Изменить размер шрифта - +
Бог отрекся и от него, потому что и он, как и все мы, служил одновременно разным богам…

В течение своей жизни он помогал строить стену, пытаясь соединить в одно убийцу и жертву, праведника и негодяя…

Фромм оказался удачливым и жизнестойким. Он выбрался буквально из огня, тогда как другие — о страшно! страшно! — бежали в огонь… Сами бежали в огонь…

Хуже всего, что люди тотчас утратили мораль, какая создавалась веками. Неужели мораль оказалась настолько непрочной и лживой? Да нет же, нет! Просто, мораль не была рассчитана на атомную бомбу. В основе морали лежали логика и справедливость… Что‑то не так, не сходятся концы с концами: мораль должна выдерживать отсутствие логики и отсутствие справедливости, иначе это не мораль… Но все же мораль должна давать перспективу, вот что. Выход она должна указывать. Без выхода не может быть морали. Если все откажутся от морали, я, Луийя, сохраню ей верность. Я поклялась отдать жизнь ради правды моего народа, и я выполню клятву. Теперь мой народ — все люди, которые страдают. Око‑Омо внушал мне это, но я его не понимала. Не понимала спасительного смысла правды…

Плохо это или хорошо, что я сумела забраться в убежище? Не знаю, не знаю, будущее покажет. Но мне, действительно, повезло: обандитившиеся типы пытались завладеть убежищем. Если бы они не были так гнусны, им удалось бы это без особого труда: я лежала без сил, а Фромм едва держался на ногах. И все же он остановил негодяя…

Очнувшись, я не сразу сообразила, где я. Тишина показалась подозрительной. Я поднялась с железного пола и села. Возле меня лежал Фромм и какая‑то женщина. И еще руки — чьи‑то оторванные кисти рук, похожие на перчатки…

Я подумала, что люди возле меня мертвы, что я одна в убежище. Напрасно я твердила, что от меня зависит, быть с людьми или без людей, ужас душил, сердце останавливалось от необъяснимого страха. Потом мне почудилось, что в убежище кто‑то есть и он придет и зверски расправится со мной. С раздавленной ступней я обуза для всякого, кто хочет выжить или, во всяком случае, продлить свои дни.

Только бы не гангрена! Какой‑нибудь костыль я себе придумаю. Теперь ясно, что личной жизни быть не должно и всякий, кто подумает сейчас о себе, после всего этого ада, будет новым предателем человечества. Эгоизм обратил нас в ничто. Теперь, что бы ни грозило еще, нужно искоренять эгоизм. Порознь никому не выжить… Что же мы прежде не думали об этом?..

От сумасшествия меня удерживает только цель. Благодаря цели я сохраню в себе кое‑что от прежнего. Брат гордился мною…

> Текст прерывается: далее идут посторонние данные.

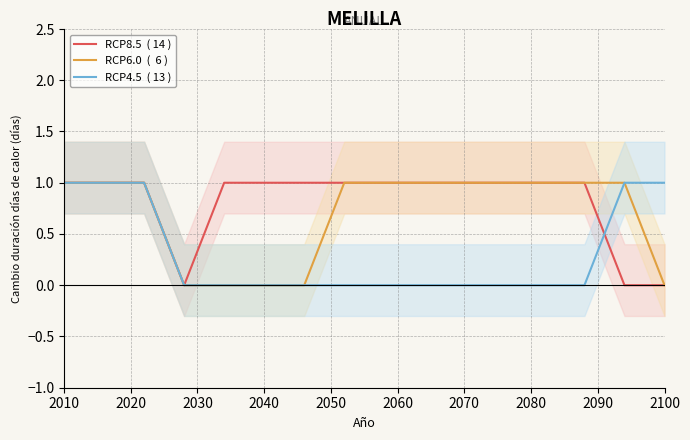

What is the difference between the maximum and minimum values in the RCP6.0  (  6 ) series?

1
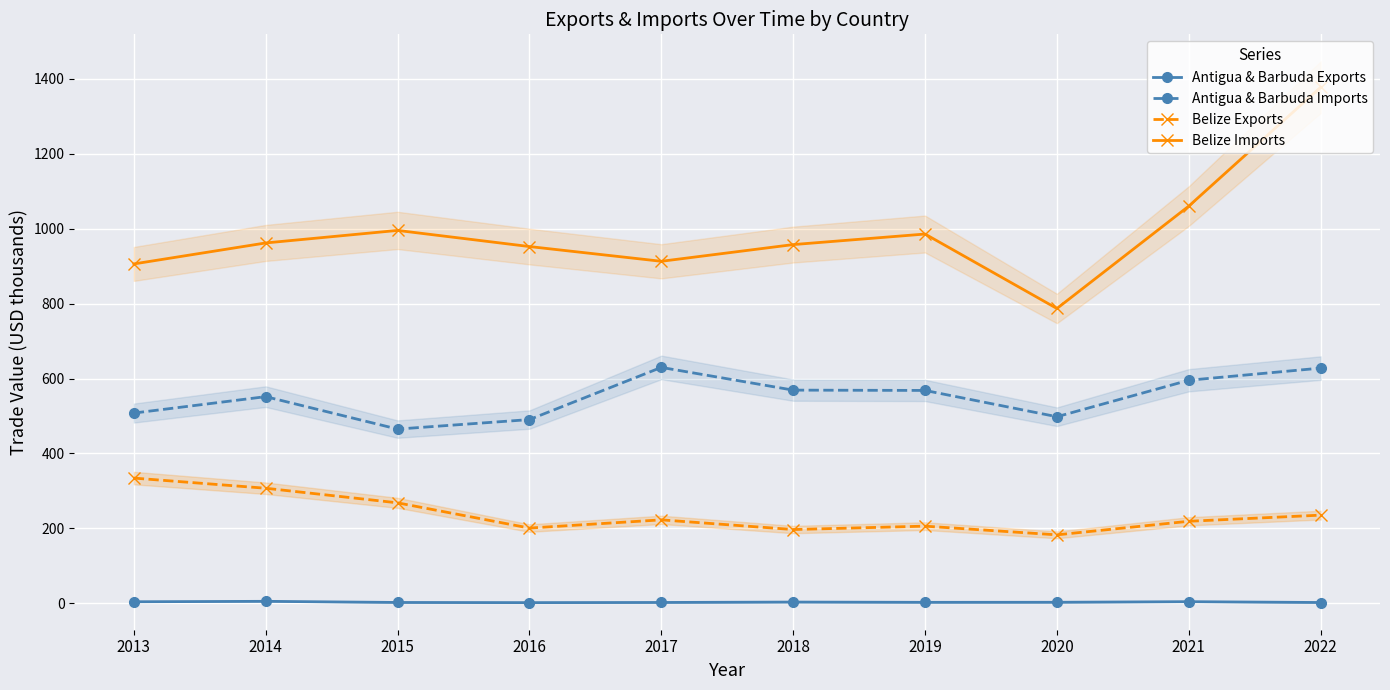

Reading left to right, transcribe all the data shown in this chart.

Antigua & Barbuda Exports: 2013=4.1	2014=5.3	2015=2.2	2016=1.8	2017=2.2	2018=3.3	2019=2.6	2020=2.7	2021=4.3	2022=2.1
Antigua & Barbuda Imports: 2013=507.9	2014=551.8	2015=465.1	2016=490.5	2017=629.8	2018=569.2	2019=568.3	2020=498.1	2021=595.5	2022=627.9
Belize Exports: 2013=334.3	2014=307.2	2015=268.2	2016=200.9	2017=222.8	2018=196.9	2019=206.0	2020=182.7	2021=219.0	2022=235.4
Belize Imports: 2013=906.1	2014=962.1	2015=995.6	2016=952.5	2017=913.1	2018=957.7	2019=985.9	2020=787.1	2021=1060.5	2022=1378.0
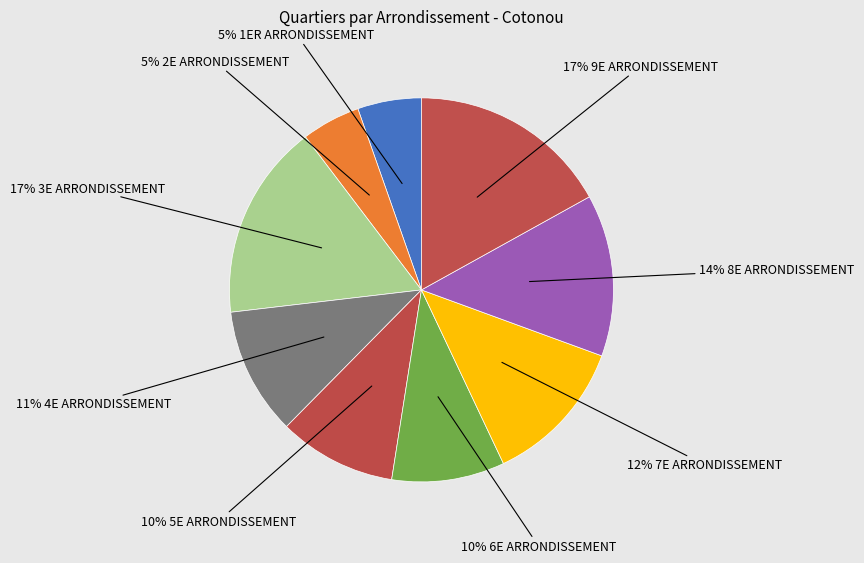

Count the number of slices in the pie.

9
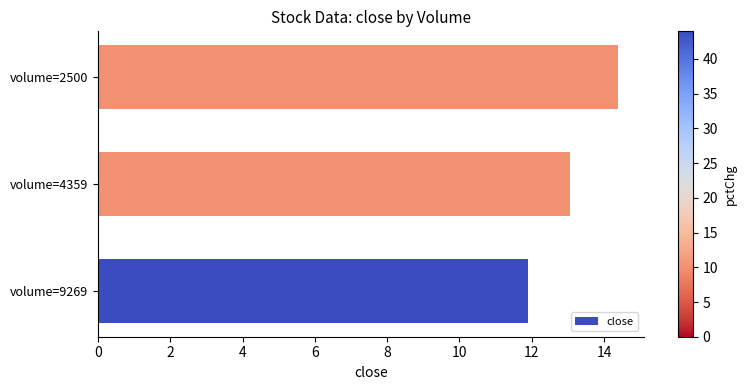

What is the minimum value shown in the chart?

11.9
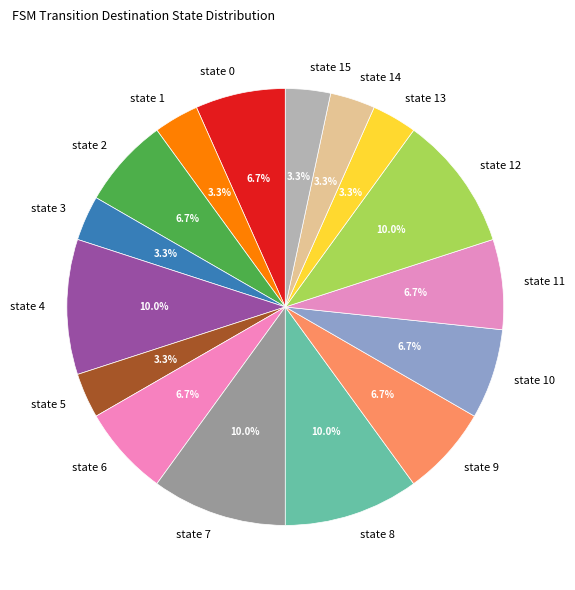

What percentage do state 8 and state 6 together represent?

16.7%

Где он, брат, мечтавший о возрождении моего бедного, проданного народа? Жив ли он? Скорее всего он мертв. И на мне теперь двойной долг — жить ради него и ради себя, мстить за него и за себя.

«Враги человечества повсюду. Прежде всего они в нас самих», — ты прав, Око‑Омо… Да, конечно, мы не хотели видеть подлинных врагов, трусливой болтовней укрепляя их позиции и приближая общую катастрофу…

Я еще лежала на полу, когда вдруг поднялся Фромм. Это был не человек, это было далекое подобие человека — жалкий, трясущийся урод, — неужели каждый из нас ослабел и преобразился до такой степени?.. Я хотела окликнуть Фромма и — не смогла одолеть робости: он вел себя так, как ведут себя люди в полном уединении…

Фромм скользнул равнодушным взглядом вокруг себя. Даже оторванные руки не задержали его внимания.

Его тошнило. Он схватился за железный поручень, проходивший у низкого потолка, и так висел некоторое время, хрипя и изрыгая пену. Глаза его были вытаращены. А потом он упал. Поднялся, вконец смятый и перепачканный, держась за живот. Приспустил брюки и присел по нужде…

Владел ли он собою? Мог ли допустить такое в нормальных обстоятельствах? Я не воспринимала сцену как вызов.